This is a copy of my September/October 2004 VON Magazine Column
It's
time to give up our 19th century thinking.
In the 1800s telegraph companies looked to the hypothetical “harmonic telegraph” as a way to increase the capacity of their infrastructure–pairs of tuning forks would be used to create distinct signals on a single wire. But was the mechanical tuning fork up to the task? In any case, while attempting to build such a harmonic telegraph, a frustrated Alexander Graham Bell succumbed to the distraction of developing a talking telegraph.
A telephone circuit required dedicating expensive resources for the duration of a call. Data networks didn’t have this burden–they tolerate congestion and failure. This made them relatively inexpensive and it drove a cycle of innovation and increasing capacity. VoIP “happened” when the capacity removed the need to dedicate resources. Today even the PSTN is becoming a privately branded VoIP network. Demands to regulate VoIP are just as pointless as trying to require postage on email.
But landline telephony is so 20th century. Today the cell phone is a necessity–a landline phone is redundant. Cellular phones live within a walled garden fiercely defended by companies with billions of dollars at stake and politicians acting on behalf of constituents who share the mythology that radio waves are very fragile and require special protection.
The concept of the harmonic telegraph resurfaced as spectrum allocation. The electronic version worked well enough to allow us to assign a different frequency to each transmitter. It may have been the best idea at the time but it is fundamentally flawed.
If you look at two boats near each other notice that their wakes (signals) pass right through each other. But if you are only allowed to measure the depth at single place in the water you can’t separate out the contribution from each wake because we’ve discarded the context. We call this artificial phenomenon “interference.” In the radio space, listening to a single frequency produces this effect.
Science subjects ideas to testing but some ideas are too obvious and escape scrutiny. The principle of frequency allocation was so obvious that research presumed the tuning fork model and focused on how to make it work better rather than whether it was a good idea. In reality, it was a terrible idea–a very fragile approach that requires a world-wide system to police the ownership of transmitters lest they step on each other. This artificial scarcity results in giving “important” applications priority. We have a regulatory regimen which is very judgmental–innovation requires prior approval.
This is a neat tautology. Research presumes the bad idea and then reinforces the collateral damage in order to sustain the idea. The franchise owners (the carriers) join in judging content. CellCos can charge thousands of times as much for an SMS (Short Messaging Service) byte as for a voice byte even though SMS costs them far less!
During World War II Hedy Lamarr realized that if you spread a signal across the spectrum the enemy wouldn’t be able to understand the signal and would also be unable to jam it.
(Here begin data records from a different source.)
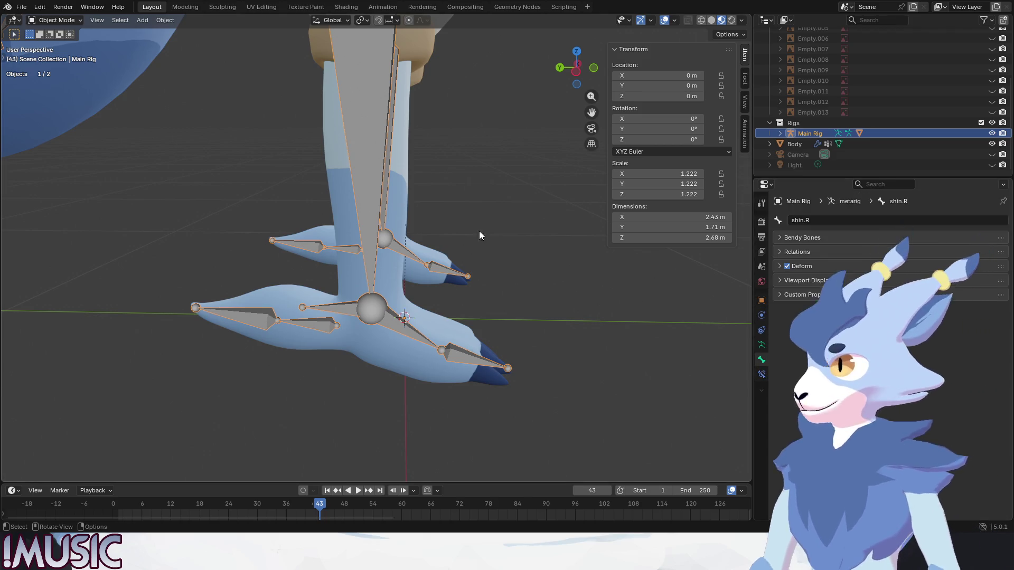
- In Edit Mode, select shin.R as the parent of shin.R.001, seen from the left
click(50, 20)
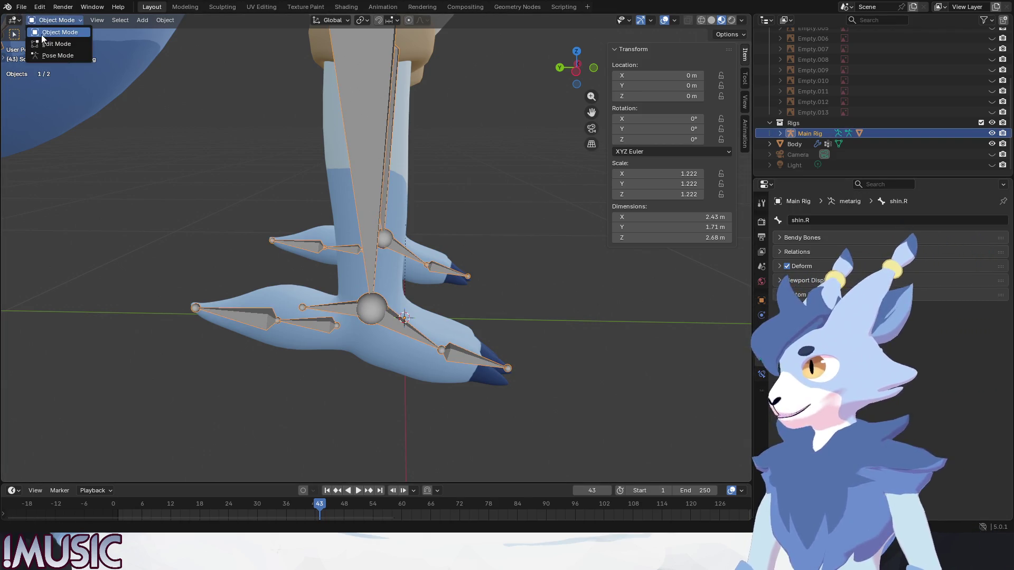
click(50, 41)
click(352, 308)
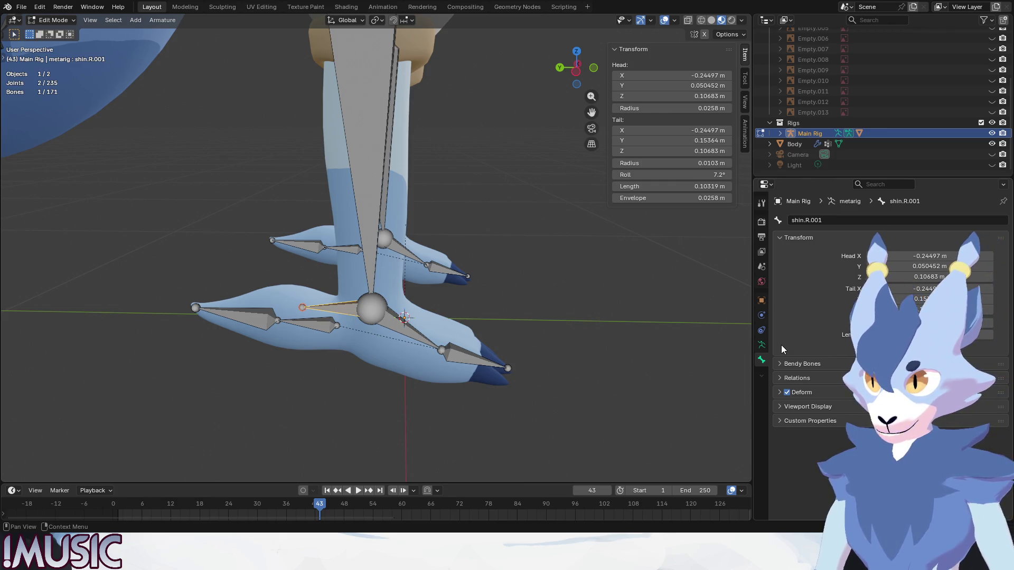
click(561, 310)
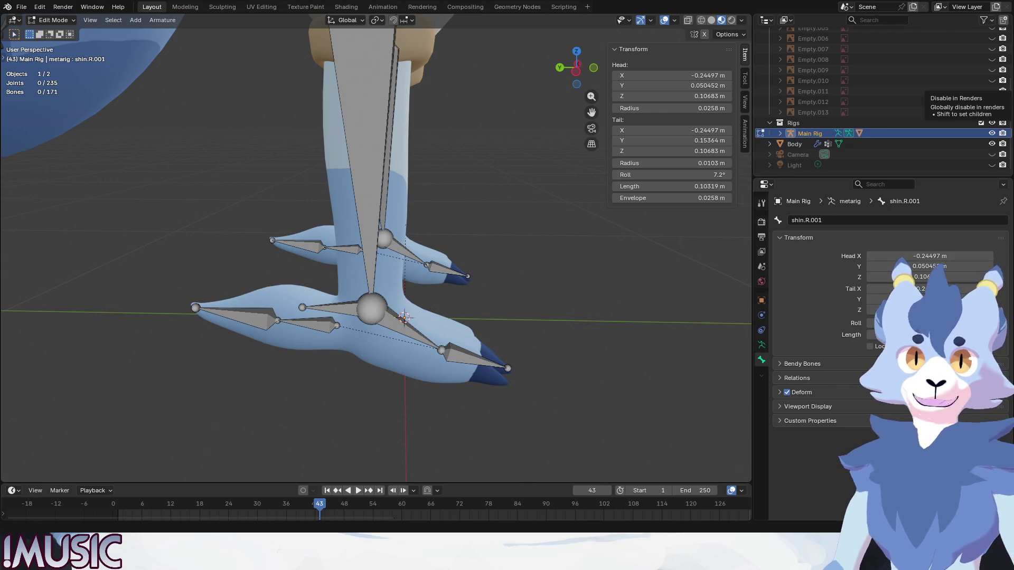
key(bracketleft)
Military shortsightedness spared Hollywood the embarrassment of a brainy actress. In the 1950s Claude Shannon showed us that “meaning” (communications) was independent of “transport” (bits)–tele/com not telecom!
These ideas found a home in CDMA (Code Division Multiple Access) which uses digital packets and frequency hopping. But the cellular franchise is protected by the mythology of the harmonic telegraph and CDMA is confined to emulating circuits.
Microwave ovens operate at 2.4 GHz because water molecules absorb the energy of such waves and heat up. 2.4 GHz was considered useless for communications so it was set aside as an untamed frontier. Without the sheriff patrolling the town you had to watch out for yourself. The only way to survive in this extreme environment was to operate by Hedy’s rules–you had to use frequency hopping and other innovations to avoid being stomped on and to find your own signals out of the chaos. Not only did it work–cordless phones and 802.11 (Wi-Fi) attest to that–but it also brought wireless communications onto the Internet’s cost/benefit path! Even better, once we can connect to the Internet we can reach any distance with a simple short range radio.
The cellular industry is a product of the 19th century notion of frequency allocation. The packet connectivity to the Internet is simple and now obvious. Freed of wires, we shouldn’t find ourselves having to preserve a dysfunctional fiction.
Those who are mired in 19th century concepts of circuit-based telephony and the harmonic telegraph live in fear and demand protection. We can’t afford to coddle ignorance nor let fear justify oppression.